Schon vor 13.000 Jahren griff der Mensch in die Umwelt ein
Bisher begann die Epoche, in der der Mensch für globale Veränderungen der Umwelt verantwortlich ist, für die Forscher um 1800. Doch nach neuesten Erkenntnissen muss man diese Einwirkungen wohl schon viel früher ansetzen.
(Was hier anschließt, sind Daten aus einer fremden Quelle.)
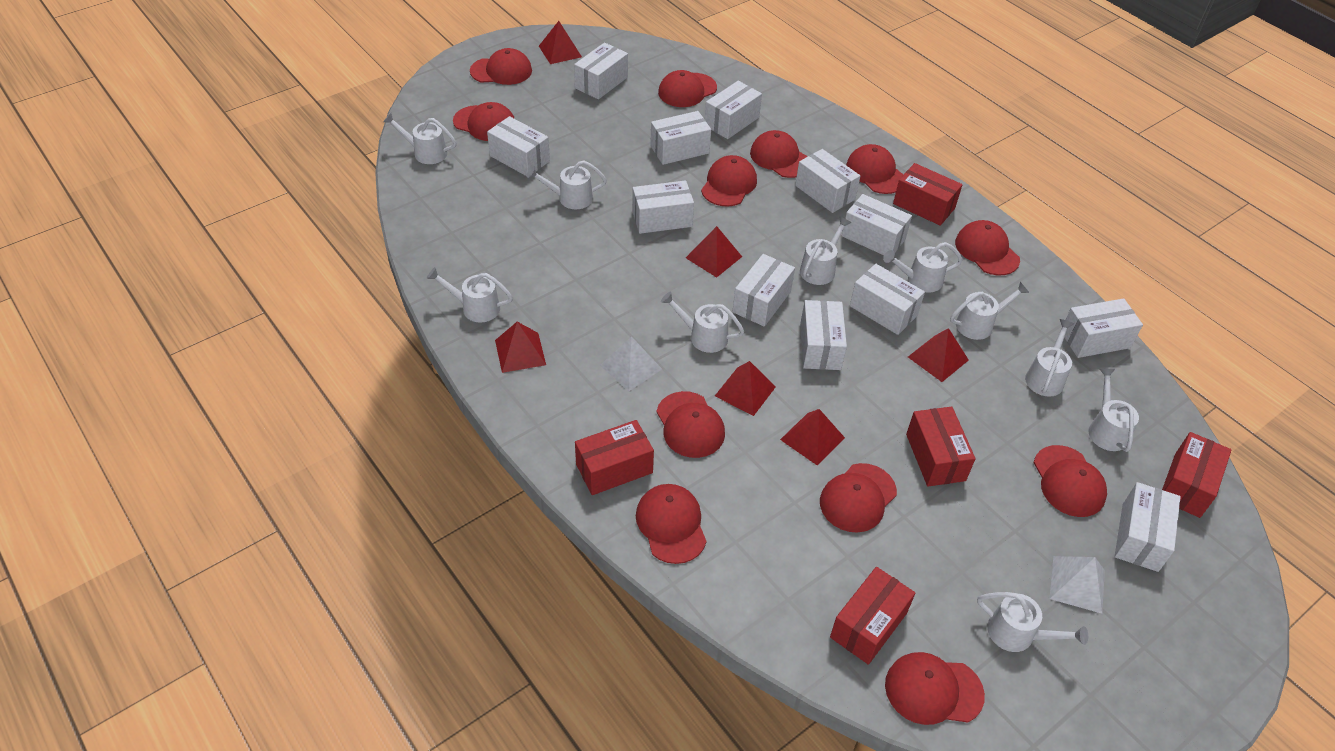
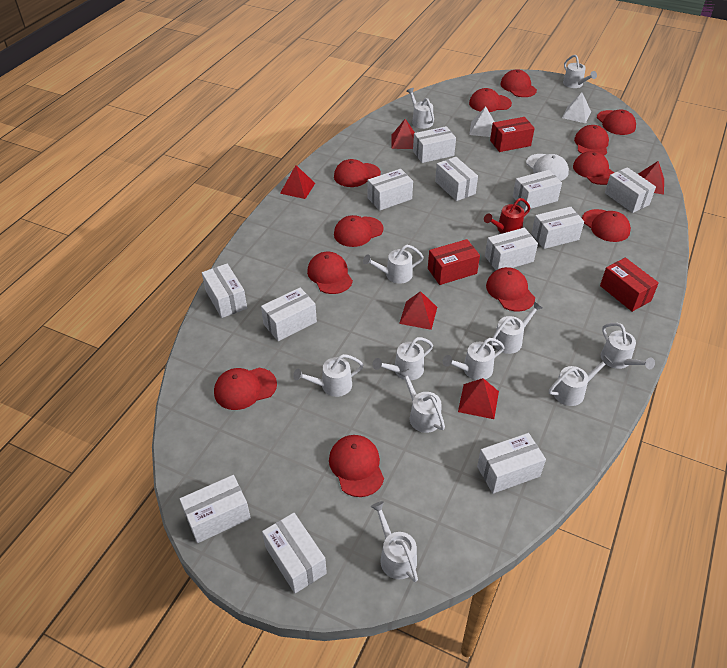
red box: 5 -> 3
red pyramid: 6 -> 5
red watering can: 0 -> 1
white cap: 0 -> 1
white watering can: 10 -> 11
Bereits vor 13.000 Jahren veränderte sich das Klima auf unserem Planeten höchstwahrscheinlich durch das massive Eingreifen des Menschen in das natürlich Gleichgewicht. Zu dieser Zeit breitete sich der Mensch immer mehr aus, verdrängte größere Tiere und sorgte so dafür, dass u.a. das Mammut rasant ausstarb.
Heute hört man häufiger vom Methanausstoß der Kühe, die dadurch angeblich das Klima schädigen sollen. Ein ähnlicher Prozess hat sich wohl auch damals ereignet, nur eben viel massiver und gegenteilig: Die Mammuts hatten einen enormen Ausstoß an Methan, was eine 30 Mal stärkeren Wirkung als Treibhausgas hat als Kohlendioxid.
Durch den Wegfall dieser Mengen an Methan, veränderte sich das Klima und es kam zu einem erheblichen und plötzlichen Temperatursturz. Laut den Forschern sei die Auslöschung der Magefauna das früheste katastrophale Ereignis, das man menschlicher Aktivität zurechnen muss.